Write only the number of lines in the entries below that contain the word "Supabase".

=-=-=

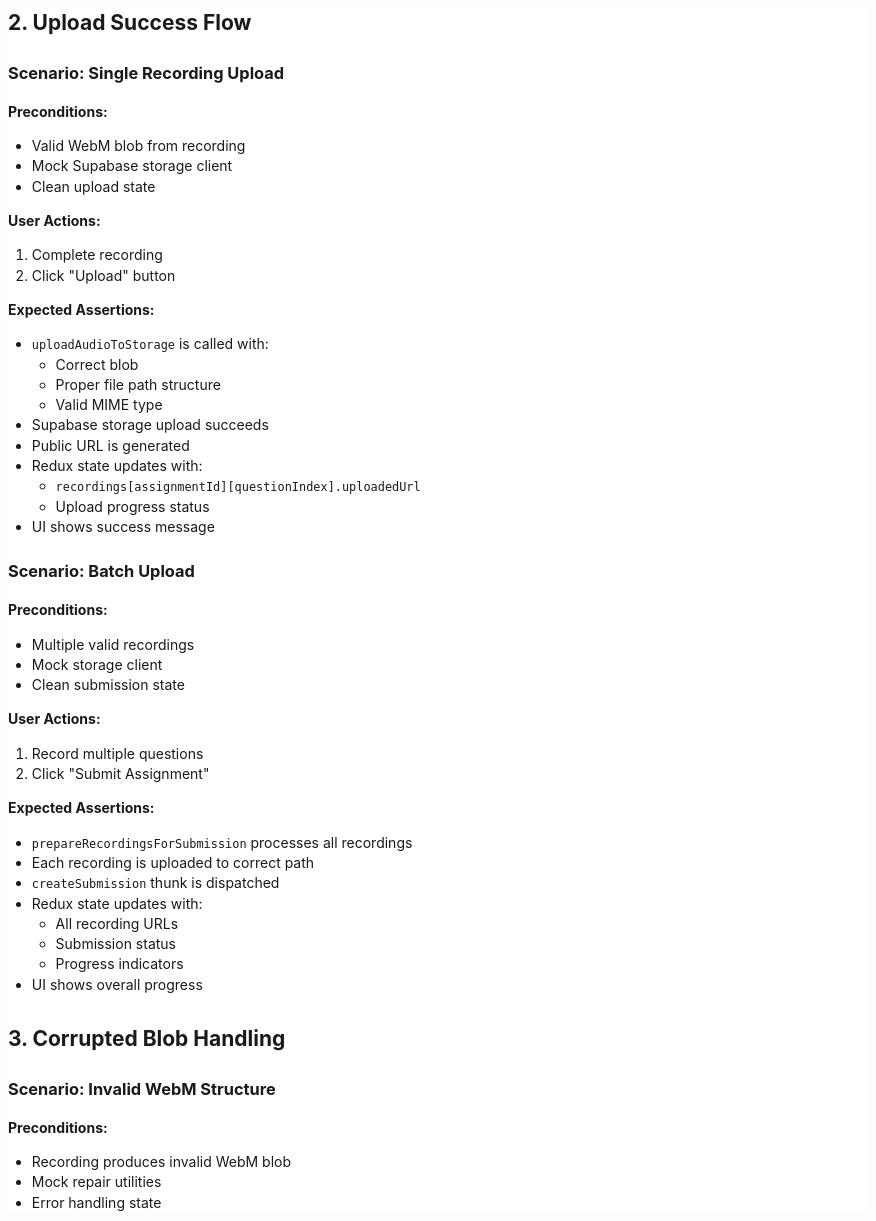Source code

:## 2. Upload Success Flow

### Scenario: Single Recording Upload
**Preconditions:**
- Valid WebM blob from recording
- Mock Supabase storage client
- Clean upload state

**User Actions:**
1. Complete recording
2. Click "Upload" button

**Expected Assertions:**
- `uploadAudioToStorage` is called with:
  - Correct blob
  - Proper file path structure
  - Valid MIME type
- Supabase storage upload succeeds
- Public URL is generated
- Redux state updates with:
  - `recordings[assignmentId][questionIndex].uploadedUrl`
  - Upload progress status
- UI shows success message

### Scenario: Batch Upload
**Preconditions:**
- Multiple valid recordings
- Mock storage client
- Clean submission state

**User Actions:**
1. Record multiple questions
2. Click "Submit Assignment"

**Expected Assertions:**
- `prepareRecordingsForSubmission` processes all recordings
- Each recording is uploaded to correct path
- `createSubmission` thunk is dispatched
- Redux state updates with:
  - All recording URLs
  - Submission status
  - Progress indicators
- UI shows overall progress

## 3. Corrupted Blob Handling

### Scenario: Invalid WebM Structure
**Preconditions:**
- Recording produces invalid WebM blob
- Mock repair utilities
- Error handling state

=-=-=

→ Your solution: 2